Does Schwartz not understand why we bombed the crap out of Germany and firebombed Japan during WWII? It wasn't because the Germans couldn't "pull out the slips" and build airplanes underground. It wasn't because the Japanese couldn't "pull out the slips" and rebuild their small workshop factories. It's because total war is economic war, and a good way to win an economic war is destroying the efficiency of your competitor.

No silly "Red Dawn" style invasion is necessary. Economic blackmail -- or economic destruction -- is plenty good enough.

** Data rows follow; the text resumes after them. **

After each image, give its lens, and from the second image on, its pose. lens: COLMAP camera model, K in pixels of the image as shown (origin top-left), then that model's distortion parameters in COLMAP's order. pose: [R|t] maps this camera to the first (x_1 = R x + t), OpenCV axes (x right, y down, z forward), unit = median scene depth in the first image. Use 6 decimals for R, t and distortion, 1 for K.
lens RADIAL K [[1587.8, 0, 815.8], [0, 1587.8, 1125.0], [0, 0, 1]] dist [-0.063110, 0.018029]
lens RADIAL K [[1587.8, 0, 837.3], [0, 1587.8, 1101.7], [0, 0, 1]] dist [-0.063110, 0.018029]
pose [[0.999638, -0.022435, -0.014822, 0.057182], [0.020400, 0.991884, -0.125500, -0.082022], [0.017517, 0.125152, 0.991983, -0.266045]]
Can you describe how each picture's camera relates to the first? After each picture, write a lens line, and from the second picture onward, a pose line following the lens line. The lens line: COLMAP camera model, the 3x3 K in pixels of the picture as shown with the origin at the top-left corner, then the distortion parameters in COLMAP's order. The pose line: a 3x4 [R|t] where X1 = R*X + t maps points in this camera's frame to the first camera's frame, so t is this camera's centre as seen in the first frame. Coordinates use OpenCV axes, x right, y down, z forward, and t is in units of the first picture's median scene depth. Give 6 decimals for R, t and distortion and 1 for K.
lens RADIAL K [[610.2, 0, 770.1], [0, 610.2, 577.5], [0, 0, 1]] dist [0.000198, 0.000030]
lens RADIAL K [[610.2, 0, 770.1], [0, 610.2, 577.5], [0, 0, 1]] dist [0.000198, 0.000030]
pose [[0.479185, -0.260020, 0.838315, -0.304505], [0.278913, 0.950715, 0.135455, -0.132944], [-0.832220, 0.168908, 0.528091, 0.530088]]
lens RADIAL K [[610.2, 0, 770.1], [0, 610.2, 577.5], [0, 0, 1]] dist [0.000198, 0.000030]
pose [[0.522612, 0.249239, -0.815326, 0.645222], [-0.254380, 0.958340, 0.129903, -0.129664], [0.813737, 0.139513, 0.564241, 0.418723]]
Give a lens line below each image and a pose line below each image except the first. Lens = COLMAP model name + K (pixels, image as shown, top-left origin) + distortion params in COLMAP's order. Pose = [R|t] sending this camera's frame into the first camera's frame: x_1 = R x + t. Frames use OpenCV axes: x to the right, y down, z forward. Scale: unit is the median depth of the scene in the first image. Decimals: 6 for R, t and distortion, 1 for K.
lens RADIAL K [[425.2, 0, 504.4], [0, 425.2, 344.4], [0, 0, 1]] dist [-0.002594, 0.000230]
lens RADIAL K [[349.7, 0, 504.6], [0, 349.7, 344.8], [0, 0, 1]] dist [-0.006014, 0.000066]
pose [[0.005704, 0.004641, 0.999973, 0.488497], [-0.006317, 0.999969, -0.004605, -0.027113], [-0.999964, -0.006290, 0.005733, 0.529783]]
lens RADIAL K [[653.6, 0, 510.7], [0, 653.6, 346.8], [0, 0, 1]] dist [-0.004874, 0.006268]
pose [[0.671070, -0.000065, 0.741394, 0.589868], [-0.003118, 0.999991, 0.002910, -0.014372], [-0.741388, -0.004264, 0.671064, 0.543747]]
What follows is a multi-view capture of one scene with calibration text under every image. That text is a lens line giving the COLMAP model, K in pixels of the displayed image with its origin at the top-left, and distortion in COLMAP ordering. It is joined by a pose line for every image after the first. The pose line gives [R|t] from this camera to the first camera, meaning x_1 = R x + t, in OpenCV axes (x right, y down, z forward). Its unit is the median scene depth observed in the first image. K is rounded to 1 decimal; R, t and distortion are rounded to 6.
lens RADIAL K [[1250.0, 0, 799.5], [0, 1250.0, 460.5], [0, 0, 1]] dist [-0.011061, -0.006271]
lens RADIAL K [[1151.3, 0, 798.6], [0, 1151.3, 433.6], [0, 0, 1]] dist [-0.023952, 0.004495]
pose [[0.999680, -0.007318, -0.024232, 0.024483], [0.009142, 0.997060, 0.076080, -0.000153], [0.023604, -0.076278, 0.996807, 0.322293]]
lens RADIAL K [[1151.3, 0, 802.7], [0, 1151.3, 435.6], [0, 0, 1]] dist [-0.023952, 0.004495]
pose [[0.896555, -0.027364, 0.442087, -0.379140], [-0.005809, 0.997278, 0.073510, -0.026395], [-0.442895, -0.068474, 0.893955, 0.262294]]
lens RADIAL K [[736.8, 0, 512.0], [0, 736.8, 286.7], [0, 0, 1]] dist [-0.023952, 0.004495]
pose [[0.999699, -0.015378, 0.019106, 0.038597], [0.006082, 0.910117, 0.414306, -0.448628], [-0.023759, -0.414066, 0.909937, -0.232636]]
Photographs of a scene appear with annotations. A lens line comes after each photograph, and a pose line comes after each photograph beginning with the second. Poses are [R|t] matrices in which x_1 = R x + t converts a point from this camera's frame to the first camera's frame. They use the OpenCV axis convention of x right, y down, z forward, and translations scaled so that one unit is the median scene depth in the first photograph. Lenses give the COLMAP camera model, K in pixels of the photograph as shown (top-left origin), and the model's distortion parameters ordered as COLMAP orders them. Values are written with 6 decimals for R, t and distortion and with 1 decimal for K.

Our entire society rests on fragile, difficult-to-defend infrastructure. At a basic level, our survival depends on systems of distribution for food, water, and energy which might easily be disrupted. At a more elevated level, our prosperity and happiness as a nation depends on those systems, and others -- such as international trade, the media, the financial markets -- not just working, but working flawlessly and efficiently. Any attack which reduces that efficiency has real economic consequences to us, whether we "pull out the slips" or not.

Cyberwar can impact those systems, and thus it is a real threat, a real risk, and something that deserves being taken seriously. Bin Laden understood this. It's a shame that John Schwartz doesn't.